That feeling of working in software in 2026

I remember the first time I used an AI coding tool. It must have been around 2022 as I had just received access to Github Copilot. The first feature I tried were auto completions.

The completions were wildly off sometimes, but in most cases I would type and it would auto-fill the following lines with an implementation close to what I had in mind. It was fun. It felt a little magic, but was clearly an optional helper to the day-to-day tasks of writing software.

It’s 2026 now and things have changed. A lot. Everyone in my team and everyone I know of who works in software is using an AI agent.

AI-based code completions are already a thing of the past - most tools don’t ship with that feature anymore. Instead you give an agent instructions and it writes the code for you. From features that touch dozens of files to entire codebases: AI coding tools have become crazy good.

Drawing of a robot shaking hands with a human. Message: You’ve got the job.

In the community, opinions vary.

There are some who have their identity connected to the task of “writing code”. This new way of creating software threatens that identity.

Then there are valid concerns about security, maintainability and responsibility. Not to mention sustainability, considering the energy consumption of large models running 24/7.

Many of the people I know (myself included) currently see it as an opportunity.
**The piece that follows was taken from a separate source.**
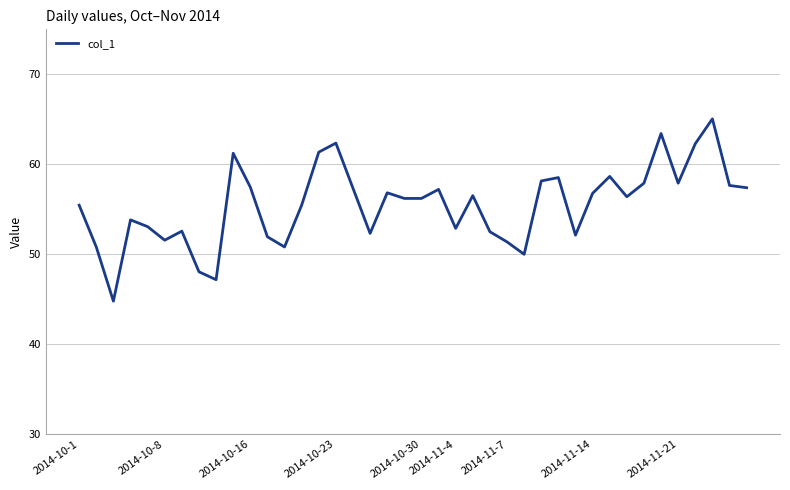

What is the smallest value displayed?

44.8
If you have always valued creating software that solves a problem, then code is really only the artefact that is produced along the way.
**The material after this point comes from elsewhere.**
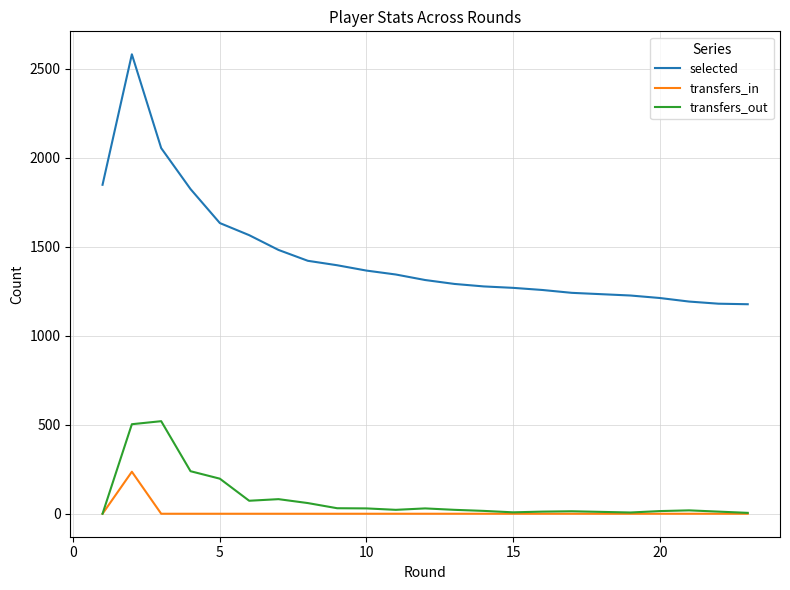

Which series has the widest spread of values?

selected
Don’t get me wrong: I still like writing code. But there’s a time for casual programming and there’s a time to get things done. Code can be poetry. But a good software product doesn’t need to be built on poetry.

I personally appreciate having more time to think about the bigger questions: What is my product? Which features are worth building at all? What does my architecture look like?

Drawing of a robot with a cup of coffee standing next to a computer. The screen says COMPILING…

Even though I have worked with AI for close to 10 years now, I have been hesitant to write about this particular topic. There are so many voices out there already. So much noise. A thousand sloppy LinkedIn posts about how generative AI is disrupting software engineering.

I decided to write this post nonetheless. Simply to document the current moment for myself. Because that’s what I believe it is: A fleeting moment we are experiencing right now: You can feel a shift happening in the industry.

There’s no going back, no matter if the financial part of the AI bubble bursts tomorrow or two years from now. The technology is here to stay.

Drawing of a robot holding a rubber duck in his hand. The robot appears to be talking to the rubber duck.

It feels odd working in software in 2026.

I started my career at a time when producing software was 100% human labor. Now? At least 50% is done by a machine already. More in some companies, less in others.

People are worried about LLMs writing unmaintainable code. But how long will humans still maintain that code? It’s already cheaper to rewrite entire components from scratch than to spend a day debugging legacy code.

Change is happening at such a pace that it’s hard to tell where we’ll be 5 years from now.

It’s both scary and exciting, all at the same time.

Drawing of a robot shaving a yak

(Note: The illustrations in this post are based off AI-generated images. I drew and colored them myself, using Procreate on my iPad.)